→ **YOUR TASK**
Reproduce each line of the data exactly as it is.

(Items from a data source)
BEGIN
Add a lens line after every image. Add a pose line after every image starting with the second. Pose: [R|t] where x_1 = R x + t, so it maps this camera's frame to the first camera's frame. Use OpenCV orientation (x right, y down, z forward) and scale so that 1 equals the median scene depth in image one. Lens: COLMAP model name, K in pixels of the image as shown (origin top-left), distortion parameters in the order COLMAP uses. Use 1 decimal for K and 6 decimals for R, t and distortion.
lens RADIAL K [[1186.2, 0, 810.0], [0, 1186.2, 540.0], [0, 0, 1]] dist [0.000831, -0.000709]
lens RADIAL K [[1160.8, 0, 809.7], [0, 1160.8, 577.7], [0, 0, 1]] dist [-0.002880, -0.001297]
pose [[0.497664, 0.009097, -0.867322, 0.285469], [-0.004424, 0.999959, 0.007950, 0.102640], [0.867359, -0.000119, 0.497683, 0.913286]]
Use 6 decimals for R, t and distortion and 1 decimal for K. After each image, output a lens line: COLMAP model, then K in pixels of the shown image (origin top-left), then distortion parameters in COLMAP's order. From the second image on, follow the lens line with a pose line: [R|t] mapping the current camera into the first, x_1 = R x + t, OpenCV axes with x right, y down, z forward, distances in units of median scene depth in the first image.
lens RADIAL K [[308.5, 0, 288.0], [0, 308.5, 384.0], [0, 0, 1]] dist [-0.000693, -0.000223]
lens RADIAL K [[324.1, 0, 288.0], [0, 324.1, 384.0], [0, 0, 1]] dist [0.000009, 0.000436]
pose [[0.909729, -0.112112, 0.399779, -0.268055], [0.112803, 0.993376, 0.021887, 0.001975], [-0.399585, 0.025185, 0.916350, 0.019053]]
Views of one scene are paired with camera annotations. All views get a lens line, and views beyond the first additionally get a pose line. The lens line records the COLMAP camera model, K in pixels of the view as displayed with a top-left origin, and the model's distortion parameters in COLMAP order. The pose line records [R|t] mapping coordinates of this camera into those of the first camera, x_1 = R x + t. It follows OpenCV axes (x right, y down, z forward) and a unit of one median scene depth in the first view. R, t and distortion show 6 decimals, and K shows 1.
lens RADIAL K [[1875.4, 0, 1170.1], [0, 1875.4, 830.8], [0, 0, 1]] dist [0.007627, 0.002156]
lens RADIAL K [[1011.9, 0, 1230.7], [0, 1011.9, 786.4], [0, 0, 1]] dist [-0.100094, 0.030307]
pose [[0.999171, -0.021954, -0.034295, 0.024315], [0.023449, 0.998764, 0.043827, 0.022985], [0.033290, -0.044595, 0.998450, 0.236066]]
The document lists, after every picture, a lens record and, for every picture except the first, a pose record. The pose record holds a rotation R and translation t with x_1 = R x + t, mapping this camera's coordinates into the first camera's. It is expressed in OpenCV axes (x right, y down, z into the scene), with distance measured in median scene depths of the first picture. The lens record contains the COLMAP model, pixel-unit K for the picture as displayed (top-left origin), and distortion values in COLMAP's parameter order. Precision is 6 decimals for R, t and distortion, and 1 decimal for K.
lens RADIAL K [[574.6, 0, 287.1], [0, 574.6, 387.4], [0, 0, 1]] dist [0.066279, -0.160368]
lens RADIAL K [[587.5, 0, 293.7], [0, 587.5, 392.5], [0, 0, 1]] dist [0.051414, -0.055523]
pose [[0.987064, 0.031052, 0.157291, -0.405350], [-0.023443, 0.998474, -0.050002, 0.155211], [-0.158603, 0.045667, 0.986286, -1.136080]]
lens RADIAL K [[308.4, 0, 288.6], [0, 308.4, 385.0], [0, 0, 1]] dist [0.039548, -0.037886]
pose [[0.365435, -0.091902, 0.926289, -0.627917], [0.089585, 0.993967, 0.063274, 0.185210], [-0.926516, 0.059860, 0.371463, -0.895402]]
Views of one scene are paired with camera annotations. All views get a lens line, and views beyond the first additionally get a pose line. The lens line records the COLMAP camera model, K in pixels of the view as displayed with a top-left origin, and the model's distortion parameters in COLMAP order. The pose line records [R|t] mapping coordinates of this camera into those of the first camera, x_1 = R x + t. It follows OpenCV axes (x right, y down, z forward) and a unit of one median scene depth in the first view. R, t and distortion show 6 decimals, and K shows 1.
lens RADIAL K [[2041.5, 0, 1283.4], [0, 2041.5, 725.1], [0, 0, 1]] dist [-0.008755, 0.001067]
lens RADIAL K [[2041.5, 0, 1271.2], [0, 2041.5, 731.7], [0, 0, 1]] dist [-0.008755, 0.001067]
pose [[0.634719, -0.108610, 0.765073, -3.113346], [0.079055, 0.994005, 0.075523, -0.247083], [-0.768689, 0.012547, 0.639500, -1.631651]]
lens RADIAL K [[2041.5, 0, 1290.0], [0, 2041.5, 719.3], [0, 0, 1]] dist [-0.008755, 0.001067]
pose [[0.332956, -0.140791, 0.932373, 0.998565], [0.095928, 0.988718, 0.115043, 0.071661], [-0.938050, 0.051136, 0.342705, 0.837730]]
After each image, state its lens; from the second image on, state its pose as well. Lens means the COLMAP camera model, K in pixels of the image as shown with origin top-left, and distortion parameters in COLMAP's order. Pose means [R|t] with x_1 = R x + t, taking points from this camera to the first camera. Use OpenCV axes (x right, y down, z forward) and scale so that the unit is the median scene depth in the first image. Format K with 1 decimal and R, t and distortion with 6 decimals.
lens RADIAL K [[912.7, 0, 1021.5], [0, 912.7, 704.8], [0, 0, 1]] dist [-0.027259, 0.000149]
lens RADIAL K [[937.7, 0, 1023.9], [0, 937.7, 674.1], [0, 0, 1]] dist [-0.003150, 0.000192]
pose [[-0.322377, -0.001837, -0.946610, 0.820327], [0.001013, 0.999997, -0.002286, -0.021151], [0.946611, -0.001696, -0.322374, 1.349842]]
END
→ **ANSWER BELOW**
Add a lens line after every image. Add a pose line after every image starting with the second. Pose: [R|t] where x_1 = R x + t, so it maps this camera's frame to the first camera's frame. Use OpenCV orientation (x right, y down, z forward) and scale so that 1 equals the median scene depth in image one. Lens: COLMAP model name, K in pixels of the image as shown (origin top-left), distortion parameters in the order COLMAP uses. Use 1 decimal for K and 6 decimals for R, t and distortion.
lens RADIAL K [[1186.2, 0, 810.0], [0, 1186.2, 540.0], [0, 0, 1]] dist [0.000831, -0.000709]
lens RADIAL K [[1160.8, 0, 809.7], [0, 1160.8, 577.7], [0, 0, 1]] dist [-0.002880, -0.001297]
pose [[0.497664, 0.009097, -0.867322, 0.285469], [-0.004424, 0.999959, 0.007950, 0.102640], [0.867359, -0.000119, 0.497683, 0.913286]]
Use 6 decimals for R, t and distortion and 1 decimal for K. After each image, output a lens line: COLMAP model, then K in pixels of the shown image (origin top-left), then distortion parameters in COLMAP's order. From the second image on, follow the lens line with a pose line: [R|t] mapping the current camera into the first, x_1 = R x + t, OpenCV axes with x right, y down, z forward, distances in units of median scene depth in the first image.
lens RADIAL K [[308.5, 0, 288.0], [0, 308.5, 384.0], [0, 0, 1]] dist [-0.000693, -0.000223]
lens RADIAL K [[324.1, 0, 288.0], [0, 324.1, 384.0], [0, 0, 1]] dist [0.000009, 0.000436]
pose [[0.909729, -0.112112, 0.399779, -0.268055], [0.112803, 0.993376, 0.021887, 0.001975], [-0.399585, 0.025185, 0.916350, 0.019053]]
Views of one scene are paired with camera annotations. All views get a lens line, and views beyond the first additionally get a pose line. The lens line records the COLMAP camera model, K in pixels of the view as displayed with a top-left origin, and the model's distortion parameters in COLMAP order. The pose line records [R|t] mapping coordinates of this camera into those of the first camera, x_1 = R x + t. It follows OpenCV axes (x right, y down, z forward) and a unit of one median scene depth in the first view. R, t and distortion show 6 decimals, and K shows 1.
lens RADIAL K [[1875.4, 0, 1170.1], [0, 1875.4, 830.8], [0, 0, 1]] dist [0.007627, 0.002156]
lens RADIAL K [[1011.9, 0, 1230.7], [0, 1011.9, 786.4], [0, 0, 1]] dist [-0.100094, 0.030307]
pose [[0.999171, -0.021954, -0.034295, 0.024315], [0.023449, 0.998764, 0.043827, 0.022985], [0.033290, -0.044595, 0.998450, 0.236066]]
The document lists, after every picture, a lens record and, for every picture except the first, a pose record. The pose record holds a rotation R and translation t with x_1 = R x + t, mapping this camera's coordinates into the first camera's. It is expressed in OpenCV axes (x right, y down, z into the scene), with distance measured in median scene depths of the first picture. The lens record contains the COLMAP model, pixel-unit K for the picture as displayed (top-left origin), and distortion values in COLMAP's parameter order. Precision is 6 decimals for R, t and distortion, and 1 decimal for K.
lens RADIAL K [[574.6, 0, 287.1], [0, 574.6, 387.4], [0, 0, 1]] dist [0.066279, -0.160368]
lens RADIAL K [[587.5, 0, 293.7], [0, 587.5, 392.5], [0, 0, 1]] dist [0.051414, -0.055523]
pose [[0.987064, 0.031052, 0.157291, -0.405350], [-0.023443, 0.998474, -0.050002, 0.155211], [-0.158603, 0.045667, 0.986286, -1.136080]]
lens RADIAL K [[308.4, 0, 288.6], [0, 308.4, 385.0], [0, 0, 1]] dist [0.039548, -0.037886]
pose [[0.365435, -0.091902, 0.926289, -0.627917], [0.089585, 0.993967, 0.063274, 0.185210], [-0.926516, 0.059860, 0.371463, -0.895402]]
Views of one scene are paired with camera annotations. All views get a lens line, and views beyond the first additionally get a pose line. The lens line records the COLMAP camera model, K in pixels of the view as displayed with a top-left origin, and the model's distortion parameters in COLMAP order. The pose line records [R|t] mapping coordinates of this camera into those of the first camera, x_1 = R x + t. It follows OpenCV axes (x right, y down, z forward) and a unit of one median scene depth in the first view. R, t and distortion show 6 decimals, and K shows 1.
lens RADIAL K [[2041.5, 0, 1283.4], [0, 2041.5, 725.1], [0, 0, 1]] dist [-0.008755, 0.001067]
lens RADIAL K [[2041.5, 0, 1271.2], [0, 2041.5, 731.7], [0, 0, 1]] dist [-0.008755, 0.001067]
pose [[0.634719, -0.108610, 0.765073, -3.113346], [0.079055, 0.994005, 0.075523, -0.247083], [-0.768689, 0.012547, 0.639500, -1.631651]]
lens RADIAL K [[2041.5, 0, 1290.0], [0, 2041.5, 719.3], [0, 0, 1]] dist [-0.008755, 0.001067]
pose [[0.332956, -0.140791, 0.932373, 0.998565], [0.095928, 0.988718, 0.115043, 0.071661], [-0.938050, 0.051136, 0.342705, 0.837730]]
After each image, state its lens; from the second image on, state its pose as well. Lens means the COLMAP camera model, K in pixels of the image as shown with origin top-left, and distortion parameters in COLMAP's order. Pose means [R|t] with x_1 = R x + t, taking points from this camera to the first camera. Use OpenCV axes (x right, y down, z forward) and scale so that the unit is the median scene depth in the first image. Format K with 1 decimal and R, t and distortion with 6 decimals.
lens RADIAL K [[912.7, 0, 1021.5], [0, 912.7, 704.8], [0, 0, 1]] dist [-0.027259, 0.000149]
lens RADIAL K [[937.7, 0, 1023.9], [0, 937.7, 674.1], [0, 0, 1]] dist [-0.003150, 0.000192]
pose [[-0.322377, -0.001837, -0.946610, 0.820327], [0.001013, 0.999997, -0.002286, -0.021151], [0.946611, -0.001696, -0.322374, 1.349842]]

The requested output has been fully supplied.